In supply chain, we are continually talking about how the BRIC: Brazil, Russia, India, and China, are going to revolutionize our supply chain by substantially decreasing our costs and, thus, increasing the overall value the supply chain organization brings to the business. For the most part, it hasn’t happened yet (as management costs, tariffs, delays, and expedited shipping costs usually serve to eat up most of the projected savings), although many companies, who took their time and did it right, did see enough savings and enough improvements to make it worthwhile. The real opportunities are going to come when the middle class in these countries reaches a point where the market is just as lucrative, if not more lucrative, then our home markets. Just like Japan, with its focus on electronics, achieved a rapid transformation over the last few decades to become the second largest consumer economy in the world until it was overtaken by China this month, the BRIC is on track to create a new middle class larger than the current global middle class in the next 15 – 25 years.
And while much has been written about the China and India Opportunity (as the 2.5 Billion people the countries contain are expected to contribute another 500 Million to 750 Million people to the global middle class), I haven’t seen much written about Brazil, which is still very respectable in size with it’s 8.5 Million square kilometers and 192 Million people. Plus, it’s current middle class, which is approximately 25% of the population, already earn between $1,000 and $3,250 US, which is on par with what the average middle class income in India (which is as low as $3,000 to $5,000 US by some estimates) and most of China.

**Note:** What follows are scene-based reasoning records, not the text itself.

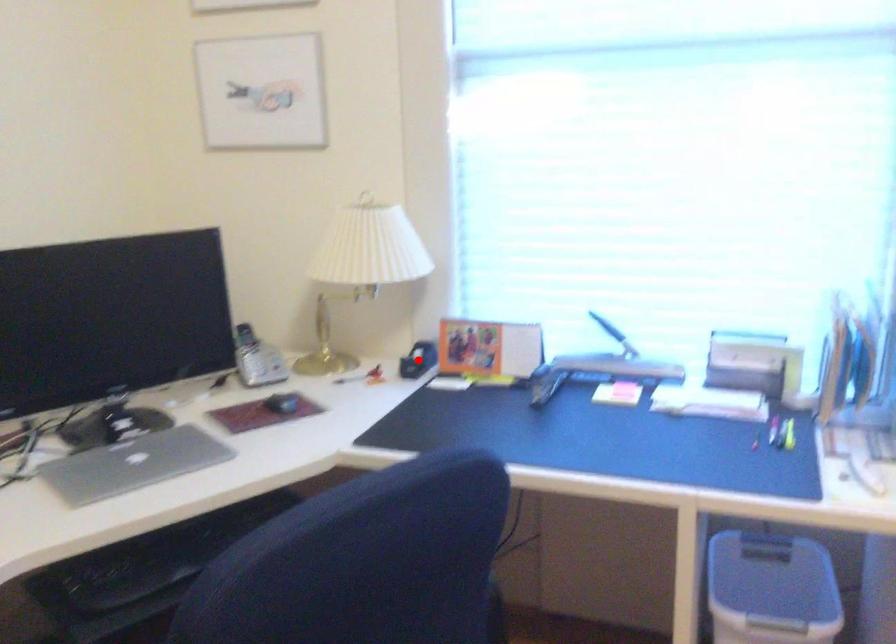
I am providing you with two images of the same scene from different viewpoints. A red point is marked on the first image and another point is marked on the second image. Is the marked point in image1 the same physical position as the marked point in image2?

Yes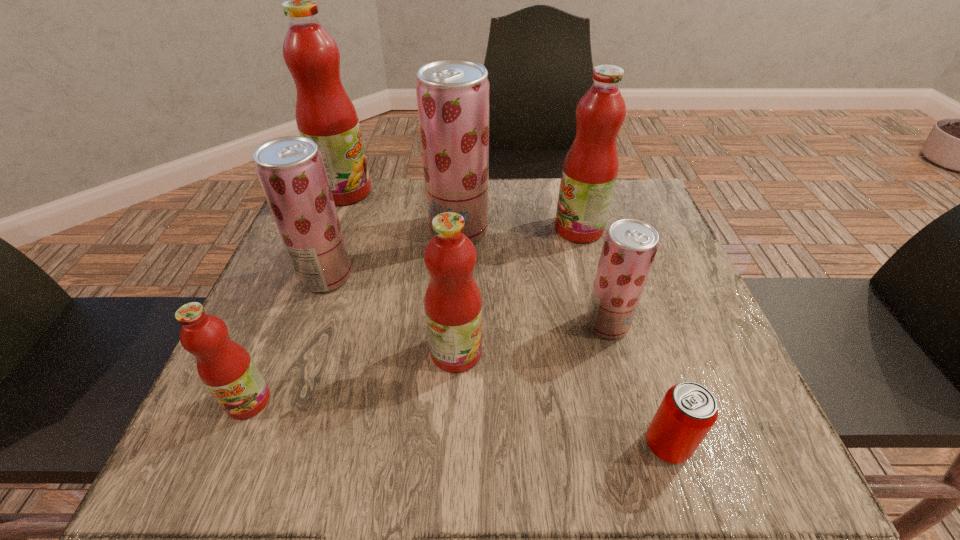
Locate an element on the screen. This screenshot has height=540, width=960. the farthest pink fruit juice is located at coordinates (324, 113).

Where is `the farthest object`? the farthest object is located at coordinates (324, 113).

Locate an element on the screen. This screenshot has width=960, height=540. the second biggest pink fruit juice is located at coordinates (590, 168).

Identify the location of the rightmost pink fruit juice. Image resolution: width=960 pixels, height=540 pixels. (590, 168).

Where is `the biggest strawberry fruit juice`? The width and height of the screenshot is (960, 540). the biggest strawberry fruit juice is located at coordinates (453, 95).

The height and width of the screenshot is (540, 960). Identify the location of the second strawberry fruit juice from right to left. (453, 95).

Where is `the second farthest strawberry fruit juice`? The image size is (960, 540). the second farthest strawberry fruit juice is located at coordinates (291, 170).

Where is `the leftmost strawberry fruit juice`? The width and height of the screenshot is (960, 540). the leftmost strawberry fruit juice is located at coordinates (291, 170).

The width and height of the screenshot is (960, 540). I want to click on the third biggest pink fruit juice, so click(453, 303).

Where is `the third pink fruit juice from left to right`? the third pink fruit juice from left to right is located at coordinates (453, 303).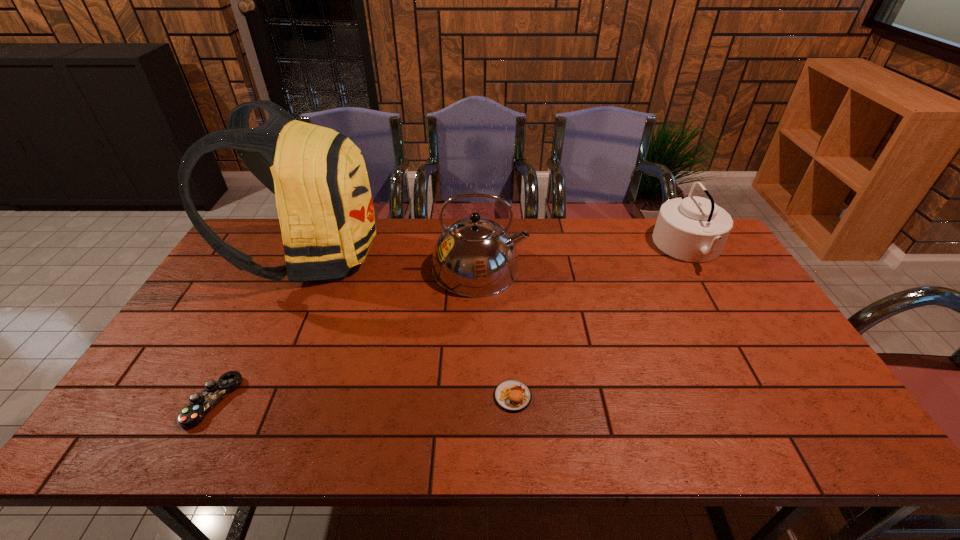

Brazil, like any other country, poses a distinct market. As per The Brazilian Consumer: Opportunities and Challenges, Brazilians favour quality over low price, status over indifference, and interaction vs. seclusion in their way of life. The companies that have successfully reached the emerging middle class to date have focussed on quality, distinction, small stores (in lieu of hyper-centers), and exclusive distribution networks — all of which will have an impact on your Brazilian supply chains. But will the emerging Brazilian consumer have any impact on your supply chains for those of you sourcing from, but not selling to, Brazil? Probably not. But if anyone has any differing opinions, I’d love to hear them!